Transcreva, por favor, o texto de todos os itens abaixo, linha por linha e sem alterar nada, deixando as imagens de fora da resposta.

ITENS FORNECIDOS:
________________________
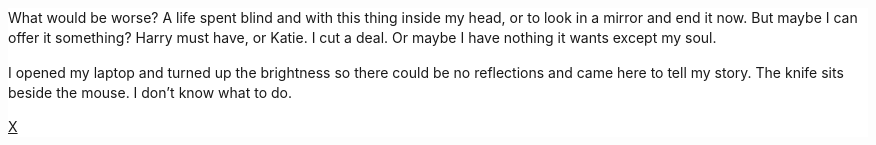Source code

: What would be worse? A life spent blind and with this thing inside my head, or to look in a mirror and end it now. But maybe I can offer it something? Harry must have, or Katie. I cut a deal. Or maybe I have nothing it wants except my soul. 

I opened my laptop and turned up the brightness so there could be no reflections and came here to tell my story. The knife sits beside the mouse. I don’t know what to do.

 [X](https://www.reddit.com/r/SleeplessFromSundown/)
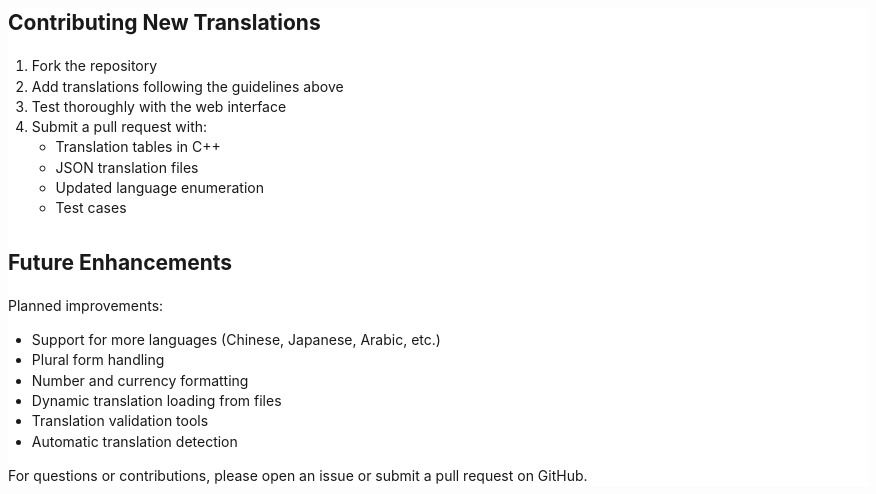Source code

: ## Contributing New Translations

1. Fork the repository
2. Add translations following the guidelines above
3. Test thoroughly with the web interface
4. Submit a pull request with:
   - Translation tables in C++
   - JSON translation files
   - Updated language enumeration
   - Test cases

## Future Enhancements

Planned improvements:
- Support for more languages (Chinese, Japanese, Arabic, etc.)
- Plural form handling
- Number and currency formatting
- Dynamic translation loading from files
- Translation validation tools
- Automatic translation detection

For questions or contributions, please open an issue or submit a pull request on GitHub.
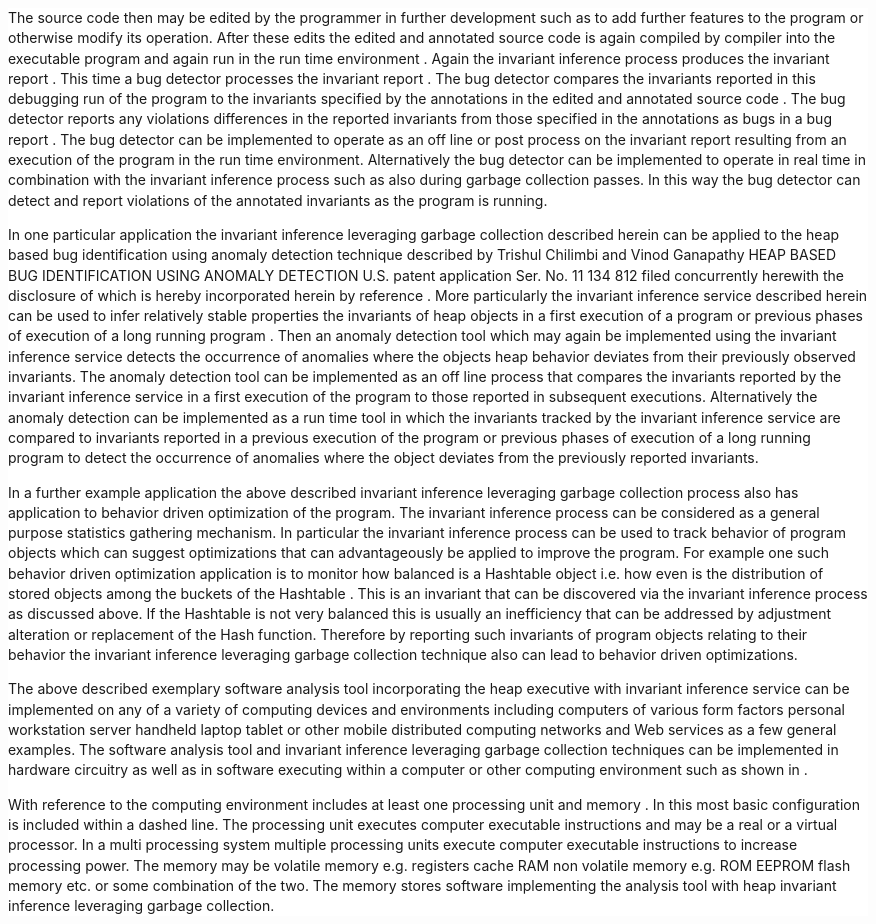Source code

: The source code then may be edited by the programmer in further development such as to add further features to the program or otherwise modify its operation. After these edits the edited and annotated source code is again compiled by compiler into the executable program and again run in the run time environment . Again the invariant inference process produces the invariant report . This time a bug detector processes the invariant report . The bug detector compares the invariants reported in this debugging run of the program to the invariants specified by the annotations in the edited and annotated source code . The bug detector reports any violations differences in the reported invariants from those specified in the annotations as bugs in a bug report . The bug detector can be implemented to operate as an off line or post process on the invariant report resulting from an execution of the program in the run time environment. Alternatively the bug detector can be implemented to operate in real time in combination with the invariant inference process such as also during garbage collection passes. In this way the bug detector can detect and report violations of the annotated invariants as the program is running.

In one particular application the invariant inference leveraging garbage collection described herein can be applied to the heap based bug identification using anomaly detection technique described by Trishul Chilimbi and Vinod Ganapathy HEAP BASED BUG IDENTIFICATION USING ANOMALY DETECTION U.S. patent application Ser. No. 11 134 812 filed concurrently herewith the disclosure of which is hereby incorporated herein by reference . More particularly the invariant inference service described herein can be used to infer relatively stable properties the invariants of heap objects in a first execution of a program or previous phases of execution of a long running program . Then an anomaly detection tool which may again be implemented using the invariant inference service detects the occurrence of anomalies where the objects heap behavior deviates from their previously observed invariants. The anomaly detection tool can be implemented as an off line process that compares the invariants reported by the invariant inference service in a first execution of the program to those reported in subsequent executions. Alternatively the anomaly detection can be implemented as a run time tool in which the invariants tracked by the invariant inference service are compared to invariants reported in a previous execution of the program or previous phases of execution of a long running program to detect the occurrence of anomalies where the object deviates from the previously reported invariants.

In a further example application the above described invariant inference leveraging garbage collection process also has application to behavior driven optimization of the program. The invariant inference process can be considered as a general purpose statistics gathering mechanism. In particular the invariant inference process can be used to track behavior of program objects which can suggest optimizations that can advantageously be applied to improve the program. For example one such behavior driven optimization application is to monitor how balanced is a Hashtable object i.e. how even is the distribution of stored objects among the buckets of the Hashtable . This is an invariant that can be discovered via the invariant inference process as discussed above. If the Hashtable is not very balanced this is usually an inefficiency that can be addressed by adjustment alteration or replacement of the Hash function. Therefore by reporting such invariants of program objects relating to their behavior the invariant inference leveraging garbage collection technique also can lead to behavior driven optimizations.

The above described exemplary software analysis tool incorporating the heap executive with invariant inference service can be implemented on any of a variety of computing devices and environments including computers of various form factors personal workstation server handheld laptop tablet or other mobile distributed computing networks and Web services as a few general examples. The software analysis tool and invariant inference leveraging garbage collection techniques can be implemented in hardware circuitry as well as in software executing within a computer or other computing environment such as shown in .

With reference to the computing environment includes at least one processing unit and memory . In this most basic configuration is included within a dashed line. The processing unit executes computer executable instructions and may be a real or a virtual processor. In a multi processing system multiple processing units execute computer executable instructions to increase processing power. The memory may be volatile memory e.g. registers cache RAM non volatile memory e.g. ROM EEPROM flash memory etc. or some combination of the two. The memory stores software implementing the analysis tool with heap invariant inference leveraging garbage collection.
________________________
SUA SOLUÇÃO:
Source code

: What would be worse? A life spent blind and with this thing inside my head, or to look in a mirror and end it now. But maybe I can offer it something? Harry must have, or Katie. I cut a deal. Or maybe I have nothing it wants except my soul. 

I opened my laptop and turned up the brightness so there could be no reflections and came here to tell my story. The knife sits beside the mouse. I don’t know what to do.

 [X](https://www.reddit.com/r/SleeplessFromSundown/)
Source code

: ## Contributing New Translations

1. Fork the repository
2. Add translations following the guidelines above
3. Test thoroughly with the web interface
4. Submit a pull request with:
   - Translation tables in C++
   - JSON translation files
   - Updated language enumeration
   - Test cases

## Future Enhancements

Planned improvements:
- Support for more languages (Chinese, Japanese, Arabic, etc.)
- Plural form handling
- Number and currency formatting
- Dynamic translation loading from files
- Translation validation tools
- Automatic translation detection

For questions or contributions, please open an issue or submit a pull request on GitHub.
Source code

: The source code then may be edited by the programmer in further development such as to add further features to the program or otherwise modify its operation. After these edits the edited and annotated source code is again compiled by compiler into the executable program and again run in the run time environment . Again the invariant inference process produces the invariant report . This time a bug detector processes the invariant report . The bug detector compares the invariants reported in this debugging run of the program to the invariants specified by the annotations in the edited and annotated source code . The bug detector reports any violations differences in the reported invariants from those specified in the annotations as bugs in a bug report . The bug detector can be implemented to operate as an off line or post process on the invariant report resulting from an execution of the program in the run time environment. Alternatively the bug detector can be implemented to operate in real time in combination with the invariant inference process such as also during garbage collection passes. In this way the bug detector can detect and report violations of the annotated invariants as the program is running.

In one particular application the invariant inference leveraging garbage collection described herein can be applied to the heap based bug identification using anomaly detection technique described by Trishul Chilimbi and Vinod Ganapathy HEAP BASED BUG IDENTIFICATION USING ANOMALY DETECTION U.S. patent application Ser. No. 11 134 812 filed concurrently herewith the disclosure of which is hereby incorporated herein by reference . More particularly the invariant inference service described herein can be used to infer relatively stable properties the invariants of heap objects in a first execution of a program or previous phases of execution of a long running program . Then an anomaly detection tool which may again be implemented using the invariant inference service detects the occurrence of anomalies where the objects heap behavior deviates from their previously observed invariants. The anomaly detection tool can be implemented as an off line process that compares the invariants reported by the invariant inference service in a first execution of the program to those reported in subsequent executions. Alternatively the anomaly detection can be implemented as a run time tool in which the invariants tracked by the invariant inference service are compared to invariants reported in a previous execution of the program or previous phases of execution of a long running program to detect the occurrence of anomalies where the object deviates from the previously reported invariants.

In a further example application the above described invariant inference leveraging garbage collection process also has application to behavior driven optimization of the program. The invariant inference process can be considered as a general purpose statistics gathering mechanism. In particular the invariant inference process can be used to track behavior of program objects which can suggest optimizations that can advantageously be applied to improve the program. For example one such behavior driven optimization application is to monitor how balanced is a Hashtable object i.e. how even is the distribution of stored objects among the buckets of the Hashtable . This is an invariant that can be discovered via the invariant inference process as discussed above. If the Hashtable is not very balanced this is usually an inefficiency that can be addressed by adjustment alteration or replacement of the Hash function. Therefore by reporting such invariants of program objects relating to their behavior the invariant inference leveraging garbage collection technique also can lead to behavior driven optimizations.

The above described exemplary software analysis tool incorporating the heap executive with invariant inference service can be implemented on any of a variety of computing devices and environments including computers of various form factors personal workstation server handheld laptop tablet or other mobile distributed computing networks and Web services as a few general examples. The software analysis tool and invariant inference leveraging garbage collection techniques can be implemented in hardware circuitry as well as in software executing within a computer or other computing environment such as shown in .

With reference to the computing environment includes at least one processing unit and memory . In this most basic configuration is included within a dashed line. The processing unit executes computer executable instructions and may be a real or a virtual processor. In a multi processing system multiple processing units execute computer executable instructions to increase processing power. The memory may be volatile memory e.g. registers cache RAM non volatile memory e.g. ROM EEPROM flash memory etc. or some combination of the two. The memory stores software implementing the analysis tool with heap invariant inference leveraging garbage collection.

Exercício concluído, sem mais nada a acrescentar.